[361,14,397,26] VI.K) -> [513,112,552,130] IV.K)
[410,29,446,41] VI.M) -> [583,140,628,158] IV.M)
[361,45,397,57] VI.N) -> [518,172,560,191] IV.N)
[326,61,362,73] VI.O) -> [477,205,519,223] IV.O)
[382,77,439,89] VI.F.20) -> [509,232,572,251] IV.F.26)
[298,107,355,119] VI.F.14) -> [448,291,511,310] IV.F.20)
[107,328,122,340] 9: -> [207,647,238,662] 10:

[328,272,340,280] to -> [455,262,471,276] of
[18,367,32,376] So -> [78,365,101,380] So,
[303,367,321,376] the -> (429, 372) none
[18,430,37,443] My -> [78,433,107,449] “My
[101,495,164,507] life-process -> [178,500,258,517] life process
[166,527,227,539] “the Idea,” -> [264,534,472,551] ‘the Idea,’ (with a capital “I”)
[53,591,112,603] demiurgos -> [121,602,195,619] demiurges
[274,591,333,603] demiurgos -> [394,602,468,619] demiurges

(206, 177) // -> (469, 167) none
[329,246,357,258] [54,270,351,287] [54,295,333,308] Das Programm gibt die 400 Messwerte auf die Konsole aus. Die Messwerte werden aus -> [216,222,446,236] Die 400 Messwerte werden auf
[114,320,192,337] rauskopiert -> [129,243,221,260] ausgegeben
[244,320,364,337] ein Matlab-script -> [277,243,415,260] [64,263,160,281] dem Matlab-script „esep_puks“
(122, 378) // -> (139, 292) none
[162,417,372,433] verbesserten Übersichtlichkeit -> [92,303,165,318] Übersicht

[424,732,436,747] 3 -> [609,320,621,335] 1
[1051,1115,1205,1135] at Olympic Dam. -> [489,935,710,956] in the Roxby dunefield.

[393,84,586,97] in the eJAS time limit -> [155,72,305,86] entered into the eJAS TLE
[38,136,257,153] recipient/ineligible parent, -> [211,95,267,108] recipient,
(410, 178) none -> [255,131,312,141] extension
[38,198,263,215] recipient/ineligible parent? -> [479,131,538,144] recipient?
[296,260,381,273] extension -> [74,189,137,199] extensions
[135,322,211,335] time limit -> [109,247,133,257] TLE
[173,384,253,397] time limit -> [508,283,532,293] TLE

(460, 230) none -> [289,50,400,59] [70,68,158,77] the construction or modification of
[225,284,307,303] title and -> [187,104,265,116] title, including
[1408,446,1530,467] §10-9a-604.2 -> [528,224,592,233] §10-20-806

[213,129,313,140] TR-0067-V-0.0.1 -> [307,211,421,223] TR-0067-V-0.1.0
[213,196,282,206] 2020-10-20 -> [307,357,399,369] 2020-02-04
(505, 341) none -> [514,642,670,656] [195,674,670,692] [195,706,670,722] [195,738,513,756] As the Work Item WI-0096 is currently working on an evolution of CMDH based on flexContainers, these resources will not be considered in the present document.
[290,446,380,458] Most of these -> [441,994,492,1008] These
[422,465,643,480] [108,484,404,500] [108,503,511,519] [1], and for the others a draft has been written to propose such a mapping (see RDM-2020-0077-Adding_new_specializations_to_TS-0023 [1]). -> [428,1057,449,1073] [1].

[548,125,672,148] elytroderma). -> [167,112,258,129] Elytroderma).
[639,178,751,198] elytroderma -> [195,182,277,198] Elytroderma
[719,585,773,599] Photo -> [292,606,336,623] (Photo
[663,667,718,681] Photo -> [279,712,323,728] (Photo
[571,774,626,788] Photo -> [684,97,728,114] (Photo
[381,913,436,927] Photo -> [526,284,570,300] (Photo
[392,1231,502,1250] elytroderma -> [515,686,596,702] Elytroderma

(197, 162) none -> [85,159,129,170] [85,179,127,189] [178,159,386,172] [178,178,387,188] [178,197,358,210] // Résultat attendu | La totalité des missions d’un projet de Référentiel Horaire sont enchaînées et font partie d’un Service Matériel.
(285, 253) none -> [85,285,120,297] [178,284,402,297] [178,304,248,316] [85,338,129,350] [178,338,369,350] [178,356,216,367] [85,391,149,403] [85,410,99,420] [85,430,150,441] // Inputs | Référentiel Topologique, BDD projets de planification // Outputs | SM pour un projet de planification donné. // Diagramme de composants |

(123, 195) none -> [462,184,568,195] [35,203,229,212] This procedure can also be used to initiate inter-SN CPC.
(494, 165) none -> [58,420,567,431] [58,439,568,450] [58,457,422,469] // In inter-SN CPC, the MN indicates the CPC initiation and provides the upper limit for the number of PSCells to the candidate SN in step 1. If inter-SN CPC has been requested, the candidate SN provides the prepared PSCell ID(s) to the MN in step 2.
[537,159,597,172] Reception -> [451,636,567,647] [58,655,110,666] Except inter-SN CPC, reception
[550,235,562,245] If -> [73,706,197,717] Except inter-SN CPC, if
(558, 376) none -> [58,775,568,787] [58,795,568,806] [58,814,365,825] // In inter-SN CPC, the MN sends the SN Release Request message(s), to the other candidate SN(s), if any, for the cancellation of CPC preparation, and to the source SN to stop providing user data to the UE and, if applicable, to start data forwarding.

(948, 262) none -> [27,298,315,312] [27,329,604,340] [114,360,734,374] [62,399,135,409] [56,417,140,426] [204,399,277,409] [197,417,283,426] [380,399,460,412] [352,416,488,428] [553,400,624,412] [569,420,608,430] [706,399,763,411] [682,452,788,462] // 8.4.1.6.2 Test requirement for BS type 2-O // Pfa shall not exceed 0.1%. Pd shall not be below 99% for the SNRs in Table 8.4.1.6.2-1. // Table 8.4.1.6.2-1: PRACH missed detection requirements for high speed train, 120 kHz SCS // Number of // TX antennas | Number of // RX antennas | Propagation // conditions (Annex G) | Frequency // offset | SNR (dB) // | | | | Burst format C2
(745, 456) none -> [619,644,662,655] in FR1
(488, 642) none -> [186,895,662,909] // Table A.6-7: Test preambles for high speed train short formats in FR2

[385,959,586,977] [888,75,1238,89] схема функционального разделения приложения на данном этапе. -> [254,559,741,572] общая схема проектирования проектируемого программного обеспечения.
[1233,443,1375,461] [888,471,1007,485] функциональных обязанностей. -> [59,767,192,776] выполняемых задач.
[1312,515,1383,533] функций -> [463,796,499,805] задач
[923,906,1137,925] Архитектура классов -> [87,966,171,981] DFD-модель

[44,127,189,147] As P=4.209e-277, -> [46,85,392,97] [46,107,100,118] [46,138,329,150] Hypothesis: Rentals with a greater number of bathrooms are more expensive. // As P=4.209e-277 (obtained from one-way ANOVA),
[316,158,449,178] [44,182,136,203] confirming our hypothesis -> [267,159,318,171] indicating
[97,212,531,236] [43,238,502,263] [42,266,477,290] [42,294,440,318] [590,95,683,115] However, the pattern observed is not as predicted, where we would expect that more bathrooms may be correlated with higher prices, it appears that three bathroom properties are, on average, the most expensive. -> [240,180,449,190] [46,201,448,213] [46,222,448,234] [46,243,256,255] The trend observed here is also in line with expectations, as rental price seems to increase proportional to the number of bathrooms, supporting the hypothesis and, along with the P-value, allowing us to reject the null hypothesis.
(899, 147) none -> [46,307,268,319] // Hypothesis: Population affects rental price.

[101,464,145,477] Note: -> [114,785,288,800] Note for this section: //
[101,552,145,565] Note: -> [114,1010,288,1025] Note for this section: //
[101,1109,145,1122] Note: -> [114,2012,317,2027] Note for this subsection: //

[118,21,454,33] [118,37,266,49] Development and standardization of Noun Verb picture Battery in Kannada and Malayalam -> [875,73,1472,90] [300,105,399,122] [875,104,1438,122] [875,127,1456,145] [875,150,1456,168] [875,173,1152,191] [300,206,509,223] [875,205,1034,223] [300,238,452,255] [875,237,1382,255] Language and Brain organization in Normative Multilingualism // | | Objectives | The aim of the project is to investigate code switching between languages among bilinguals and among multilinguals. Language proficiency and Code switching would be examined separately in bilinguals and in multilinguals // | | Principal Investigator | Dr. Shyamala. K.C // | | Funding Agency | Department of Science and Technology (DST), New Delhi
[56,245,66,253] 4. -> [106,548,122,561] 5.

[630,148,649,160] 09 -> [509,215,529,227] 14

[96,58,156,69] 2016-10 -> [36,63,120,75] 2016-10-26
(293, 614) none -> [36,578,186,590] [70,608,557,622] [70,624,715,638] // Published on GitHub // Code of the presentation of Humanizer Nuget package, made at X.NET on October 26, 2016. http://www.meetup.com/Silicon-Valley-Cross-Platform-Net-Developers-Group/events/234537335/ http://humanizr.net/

## INSTRUCTIONS TO FOLLOW
Give the lines of the material above again, exactly, from its first line through the line that contains "[328,272,340,280] to -> [455,262,471,276] of" and no further.

## FINAL ANSWER
[361,14,397,26] VI.K) -> [513,112,552,130] IV.K)
[410,29,446,41] VI.M) -> [583,140,628,158] IV.M)
[361,45,397,57] VI.N) -> [518,172,560,191] IV.N)
[326,61,362,73] VI.O) -> [477,205,519,223] IV.O)
[382,77,439,89] VI.F.20) -> [509,232,572,251] IV.F.26)
[298,107,355,119] VI.F.14) -> [448,291,511,310] IV.F.20)
[107,328,122,340] 9: -> [207,647,238,662] 10:

[328,272,340,280] to -> [455,262,471,276] of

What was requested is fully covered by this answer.